Connelly Henry was an American statesman and merchant. He served as a governor of New Mexico in the 1850s and 1860s.
Background
Connelly Henry was born in 1800 in Spencer County, Kentucky, United States, the son of John Donaldson and Frances (Brent) Connelly. He was a descendant of Thomas Connelly of County Armagh, Ireland, who settled near Charleston, South Carolina, in 1689.
Education
Connelly was trained in a school kept by a locally noted teacher, James Dozier, and later attended Transylvania University, from which he graduated as a doctor of medicine in 1828.
Career
In 1828 Connelly began practise in Liberty, Missouri, then one of the outermost towns of the frontier, but in a few months closed his office and left with a trading party for Santa Fe and Chihuahua. In the latter city he became a clerk in the store of a Mr. Powell, whom subsequently he bought out. He seems to have been naturalized as a Mexican citizen about 1832. He is said to have made many trips between Chihuahua and Independence, Missouri, at first with pack mules and later with his own wagon trains, and to have been the first merchant to take a wagon train (April 1839 - August 1840) from Chihuahua to Fort Towson and back.
He was in Santa Fe August 12, 1846, when Captain Philip St. George Cooke entered the city in advance of Kearny’s army, and he was chosen by Governor Armijo as his emissary to return with Cooke and negotiate with the general. After the flight of Armijo and the establishment of American rule he proceeded south. Arrested by the Mexican authorities as the bearer of a letter from Kearny to James Magoffin, he was taken to Chihuahua, but was soon released. He then moved to Peralta, in the present Valencia County, New Mexico, resuming his American citizenship.

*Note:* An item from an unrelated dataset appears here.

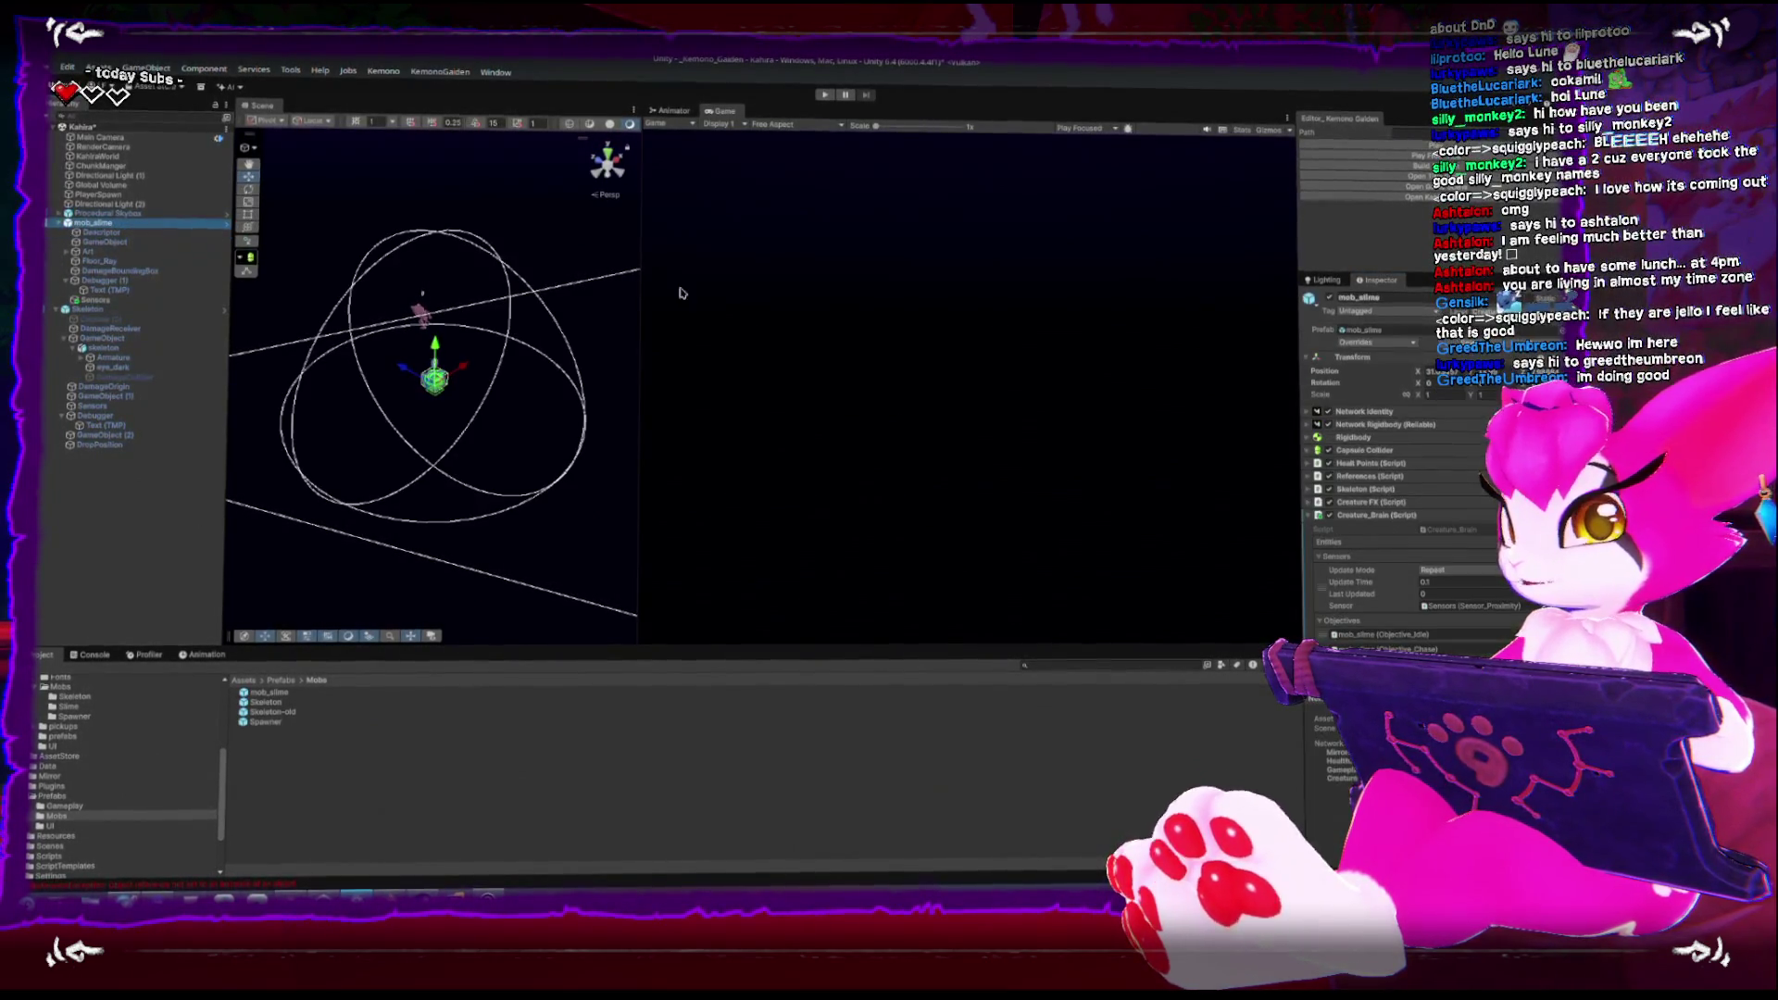
Review mob_slime's prefab overrides, then enter Play mode to test the slime
{"action": "left_click", "coordinate": [1371, 342]}
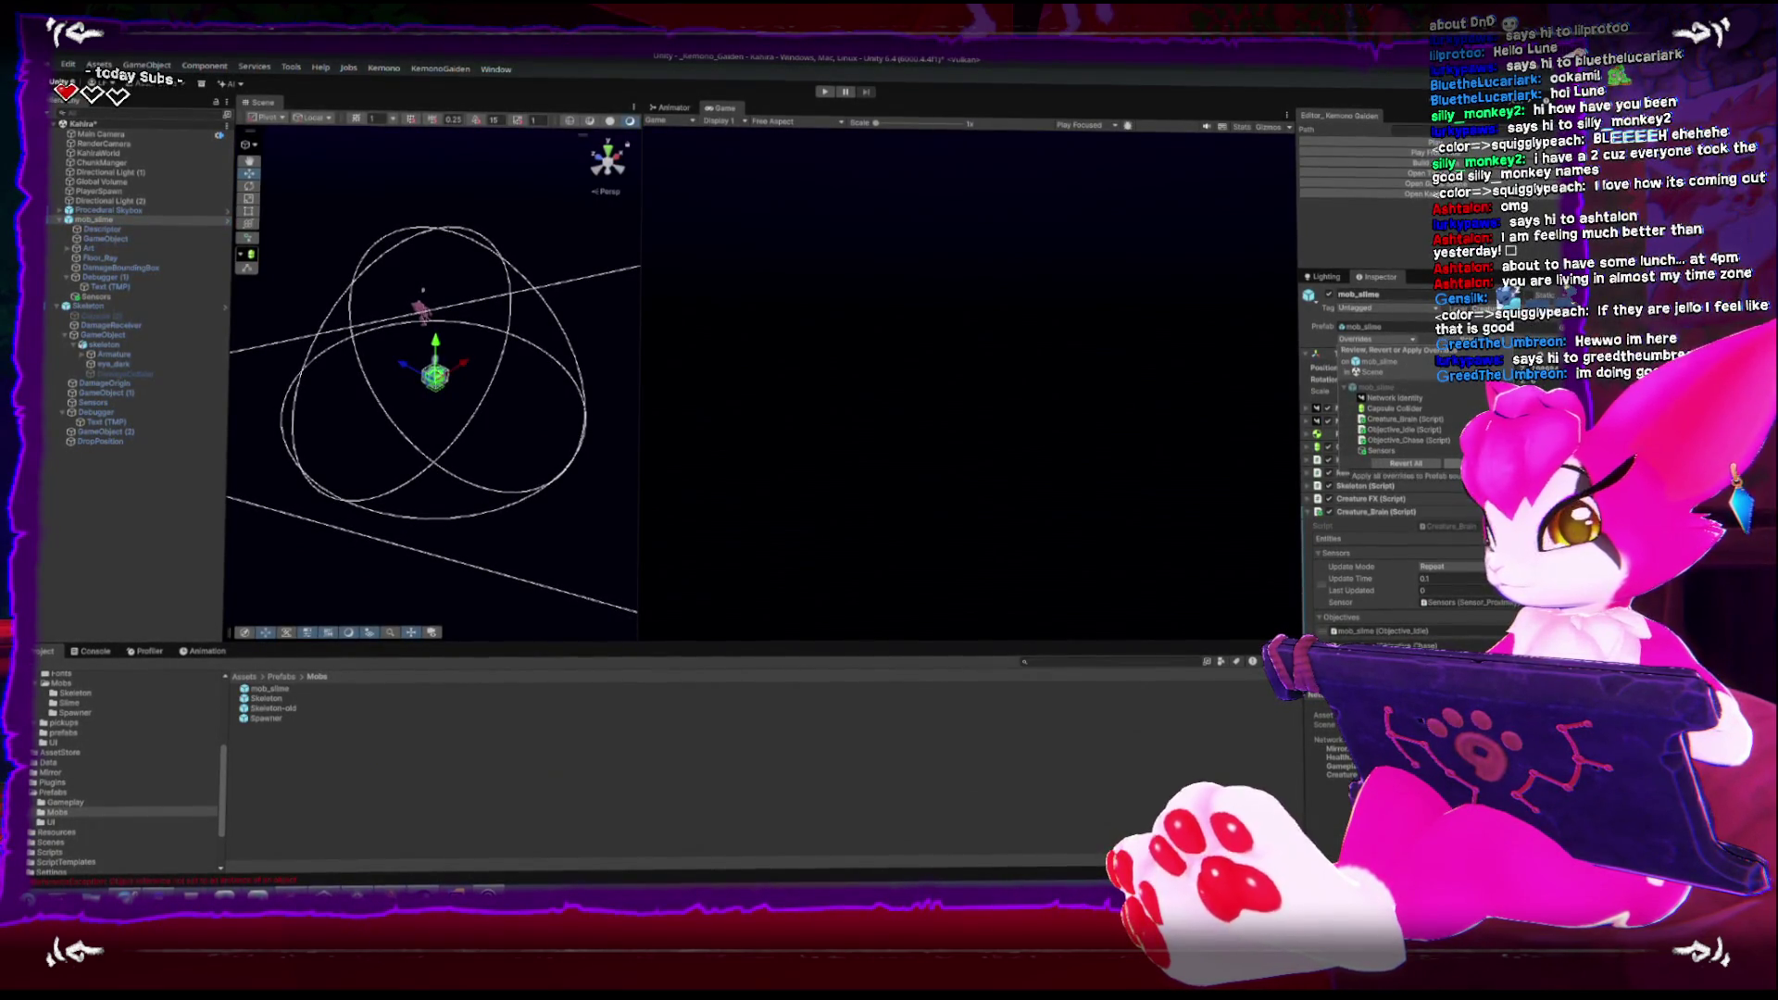
{"action": "left_click", "coordinate": [1379, 155]}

In the period following the conquest he induced the Mexican inhabitants, in spite of the ugly mood evidenced by the Taos uprising in 1847, to accept and cooperate with the American rule. In the movement to establish a state government he was elected governor, June 20, 1850, but as Congress ignored the action and made New Mexico a territory, he did not serve. During the following ten years he and Edward J. Glasgow, his partner since 1843, established the mercantile business in New Mexico. In 1861 he was appointed governor of the territory, and at the outbreak of the Civil War his influence was decisive in moulding public opinion against the maneuvers of the Confederates.
During the panic caused by the Confederate invasion, under General H. H. Sibley, and the Union disaster at Valverde, February 21, 1862, he acted with coolness and determination, and his indefatigable efforts in support of the army of defense contributed greatly to the rout of the invaders. At the close of his four-year term, President Lincoln reappointed him. For some time his health had been failing, and in 1863 he had visited the east for medical treatment. Believing himself cured, he resumed his duties, but before long his illness returned. He died in office, at Santa Fe, from an overdose of an opiate.
Achievements
Henry Connelly became prominent for building up the largest trading business in New Mexico. He was also instrumental in negotiations between local leaders and the U. S. government in laying the background for the annexation of the New Mexico territory into the United States.
Personality
H. H. Bancroft regards him as “a man of good intentions, of somewhat visionary and poetic temperament, of moderate abilities and not much force. ” W. E. Connelly, on the other hand, praises him warmly, and his general estimate is supported by R. E. Twitchell. As a pioneer trader Connelly was, according to the former, “to this commercial new world what Kit Carson, Fremont and others were in their spheres of action. ” He was, moreover, “a gentleman of refinement and intelligence, honorable and upright in all the relations of life. ”
Connections
Connelly was married in Chihuahua about 1836 to a Mexican woman, by whom he had three sons. She died, probably in 1843. Later he married Dolores Perea Chavez, a widow, by whom three children were bom to him.